==== Records to use
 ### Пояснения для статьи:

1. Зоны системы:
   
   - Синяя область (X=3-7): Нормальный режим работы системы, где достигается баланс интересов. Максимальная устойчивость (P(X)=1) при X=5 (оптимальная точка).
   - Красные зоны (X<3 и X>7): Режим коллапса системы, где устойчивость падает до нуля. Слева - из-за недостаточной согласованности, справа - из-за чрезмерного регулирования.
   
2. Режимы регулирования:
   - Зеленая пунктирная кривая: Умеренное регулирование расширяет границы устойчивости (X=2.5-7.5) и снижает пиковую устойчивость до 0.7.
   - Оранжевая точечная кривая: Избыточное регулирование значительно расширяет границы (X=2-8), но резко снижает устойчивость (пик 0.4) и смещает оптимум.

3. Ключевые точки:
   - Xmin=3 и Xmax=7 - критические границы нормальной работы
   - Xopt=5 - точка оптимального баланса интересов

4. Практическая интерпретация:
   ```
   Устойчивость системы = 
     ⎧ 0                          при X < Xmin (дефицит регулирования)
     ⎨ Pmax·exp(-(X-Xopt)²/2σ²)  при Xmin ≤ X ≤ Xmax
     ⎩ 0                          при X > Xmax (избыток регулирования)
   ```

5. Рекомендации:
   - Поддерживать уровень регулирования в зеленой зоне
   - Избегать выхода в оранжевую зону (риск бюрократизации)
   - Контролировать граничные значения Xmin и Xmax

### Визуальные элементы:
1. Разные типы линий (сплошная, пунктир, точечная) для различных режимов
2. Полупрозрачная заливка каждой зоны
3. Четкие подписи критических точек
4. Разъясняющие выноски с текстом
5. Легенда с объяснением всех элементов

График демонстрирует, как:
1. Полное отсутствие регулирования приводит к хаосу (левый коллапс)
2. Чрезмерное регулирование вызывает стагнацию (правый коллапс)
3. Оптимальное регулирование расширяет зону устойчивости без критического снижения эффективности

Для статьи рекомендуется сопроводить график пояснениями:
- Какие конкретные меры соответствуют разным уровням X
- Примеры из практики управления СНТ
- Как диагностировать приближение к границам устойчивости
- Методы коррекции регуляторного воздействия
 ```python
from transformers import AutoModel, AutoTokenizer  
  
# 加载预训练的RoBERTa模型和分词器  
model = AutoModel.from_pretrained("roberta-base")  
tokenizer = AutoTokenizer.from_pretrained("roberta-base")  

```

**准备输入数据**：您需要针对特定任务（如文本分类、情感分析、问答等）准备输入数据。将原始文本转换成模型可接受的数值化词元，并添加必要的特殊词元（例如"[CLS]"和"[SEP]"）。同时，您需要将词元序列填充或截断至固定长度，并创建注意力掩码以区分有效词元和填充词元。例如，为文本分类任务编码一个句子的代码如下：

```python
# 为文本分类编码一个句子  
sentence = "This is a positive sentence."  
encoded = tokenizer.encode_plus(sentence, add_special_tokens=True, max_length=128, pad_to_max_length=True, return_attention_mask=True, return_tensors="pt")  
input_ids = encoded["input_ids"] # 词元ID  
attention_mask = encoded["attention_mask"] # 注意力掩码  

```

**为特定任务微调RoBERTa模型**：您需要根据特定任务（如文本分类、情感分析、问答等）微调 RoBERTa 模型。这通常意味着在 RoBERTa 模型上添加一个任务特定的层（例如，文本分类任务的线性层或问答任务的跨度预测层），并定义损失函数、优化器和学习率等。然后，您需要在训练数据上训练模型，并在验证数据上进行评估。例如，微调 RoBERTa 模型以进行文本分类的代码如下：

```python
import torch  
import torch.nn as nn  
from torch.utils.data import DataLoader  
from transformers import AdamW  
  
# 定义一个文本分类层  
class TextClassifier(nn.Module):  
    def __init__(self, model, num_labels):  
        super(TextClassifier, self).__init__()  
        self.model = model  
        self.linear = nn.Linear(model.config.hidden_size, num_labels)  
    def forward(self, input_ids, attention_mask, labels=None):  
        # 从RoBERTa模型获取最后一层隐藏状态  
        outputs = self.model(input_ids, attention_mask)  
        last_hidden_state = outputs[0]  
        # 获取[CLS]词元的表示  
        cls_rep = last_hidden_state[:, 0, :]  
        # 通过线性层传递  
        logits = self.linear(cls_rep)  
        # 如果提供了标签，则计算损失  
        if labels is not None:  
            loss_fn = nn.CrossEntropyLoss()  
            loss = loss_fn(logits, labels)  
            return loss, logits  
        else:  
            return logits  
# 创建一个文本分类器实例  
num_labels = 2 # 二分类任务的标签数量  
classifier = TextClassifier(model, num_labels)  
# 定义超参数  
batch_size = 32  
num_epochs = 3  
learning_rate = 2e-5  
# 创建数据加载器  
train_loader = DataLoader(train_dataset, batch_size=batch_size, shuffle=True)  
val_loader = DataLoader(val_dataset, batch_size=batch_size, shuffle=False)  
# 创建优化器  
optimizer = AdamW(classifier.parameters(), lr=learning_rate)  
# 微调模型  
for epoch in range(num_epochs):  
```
========
* What you should do
All records are to be printed again, exactly and completely.

* Written solution
 ### Пояснения для статьи:

1. Зоны системы:
   
   - Синяя область (X=3-7): Нормальный режим работы системы, где достигается баланс интересов. Максимальная устойчивость (P(X)=1) при X=5 (оптимальная точка).
   - Красные зоны (X<3 и X>7): Режим коллапса системы, где устойчивость падает до нуля. Слева - из-за недостаточной согласованности, справа - из-за чрезмерного регулирования.
   
2. Режимы регулирования:
   - Зеленая пунктирная кривая: Умеренное регулирование расширяет границы устойчивости (X=2.5-7.5) и снижает пиковую устойчивость до 0.7.
   - Оранжевая точечная кривая: Избыточное регулирование значительно расширяет границы (X=2-8), но резко снижает устойчивость (пик 0.4) и смещает оптимум.

3. Ключевые точки:
   - Xmin=3 и Xmax=7 - критические границы нормальной работы
   - Xopt=5 - точка оптимального баланса интересов

4. Практическая интерпретация:
   ```
   Устойчивость системы = 
     ⎧ 0                          при X < Xmin (дефицит регулирования)
     ⎨ Pmax·exp(-(X-Xopt)²/2σ²)  при Xmin ≤ X ≤ Xmax
     ⎩ 0                          при X > Xmax (избыток регулирования)
   ```

5. Рекомендации:
   - Поддерживать уровень регулирования в зеленой зоне
   - Избегать выхода в оранжевую зону (риск бюрократизации)
   - Контролировать граничные значения Xmin и Xmax

### Визуальные элементы:
1. Разные типы линий (сплошная, пунктир, точечная) для различных режимов
2. Полупрозрачная заливка каждой зоны
3. Четкие подписи критических точек
4. Разъясняющие выноски с текстом
5. Легенда с объяснением всех элементов

График демонстрирует, как:
1. Полное отсутствие регулирования приводит к хаосу (левый коллапс)
2. Чрезмерное регулирование вызывает стагнацию (правый коллапс)
3. Оптимальное регулирование расширяет зону устойчивости без критического снижения эффективности

Для статьи рекомендуется сопроводить график пояснениями:
- Какие конкретные меры соответствуют разным уровням X
- Примеры из практики управления СНТ
- Как диагностировать приближение к границам устойчивости
- Методы коррекции регуляторного воздействия
 ```python
from transformers import AutoModel, AutoTokenizer  
  
# 加载预训练的RoBERTa模型和分词器  
model = AutoModel.from_pretrained("roberta-base")  
tokenizer = AutoTokenizer.from_pretrained("roberta-base")  

```

**准备输入数据**：您需要针对特定任务（如文本分类、情感分析、问答等）准备输入数据。将原始文本转换成模型可接受的数值化词元，并添加必要的特殊词元（例如"[CLS]"和"[SEP]"）。同时，您需要将词元序列填充或截断至固定长度，并创建注意力掩码以区分有效词元和填充词元。例如，为文本分类任务编码一个句子的代码如下：

```python
# 为文本分类编码一个句子  
sentence = "This is a positive sentence."  
encoded = tokenizer.encode_plus(sentence, add_special_tokens=True, max_length=128, pad_to_max_length=True, return_attention_mask=True, return_tensors="pt")  
input_ids = encoded["input_ids"] # 词元ID  
attention_mask = encoded["attention_mask"] # 注意力掩码  

```

**为特定任务微调RoBERTa模型**：您需要根据特定任务（如文本分类、情感分析、问答等）微调 RoBERTa 模型。这通常意味着在 RoBERTa 模型上添加一个任务特定的层（例如，文本分类任务的线性层或问答任务的跨度预测层），并定义损失函数、优化器和学习率等。然后，您需要在训练数据上训练模型，并在验证数据上进行评估。例如，微调 RoBERTa 模型以进行文本分类的代码如下：

```python
import torch  
import torch.nn as nn  
from torch.utils.data import DataLoader  
from transformers import AdamW  
  
# 定义一个文本分类层  
class TextClassifier(nn.Module):  
    def __init__(self, model, num_labels):  
        super(TextClassifier, self).__init__()  
        self.model = model  
        self.linear = nn.Linear(model.config.hidden_size, num_labels)  
    def forward(self, input_ids, attention_mask, labels=None):  
        # 从RoBERTa模型获取最后一层隐藏状态  
        outputs = self.model(input_ids, attention_mask)  
        last_hidden_state = outputs[0]  
        # 获取[CLS]词元的表示  
        cls_rep = last_hidden_state[:, 0, :]  
        # 通过线性层传递  
        logits = self.linear(cls_rep)  
        # 如果提供了标签，则计算损失  
        if labels is not None:  
            loss_fn = nn.CrossEntropyLoss()  
            loss = loss_fn(logits, labels)  
            return loss, logits  
        else:  
            return logits  
# 创建一个文本分类器实例  
num_labels = 2 # 二分类任务的标签数量  
classifier = TextClassifier(model, num_labels)  
# 定义超参数  
batch_size = 32  
num_epochs = 3  
learning_rate = 2e-5  
# 创建数据加载器  
train_loader = DataLoader(train_dataset, batch_size=batch_size, shuffle=True)  
val_loader = DataLoader(val_dataset, batch_size=batch_size, shuffle=False)  
# 创建优化器  
optimizer = AdamW(classifier.parameters(), lr=learning_rate)  
# 微调模型  
for epoch in range(num_epochs):  
```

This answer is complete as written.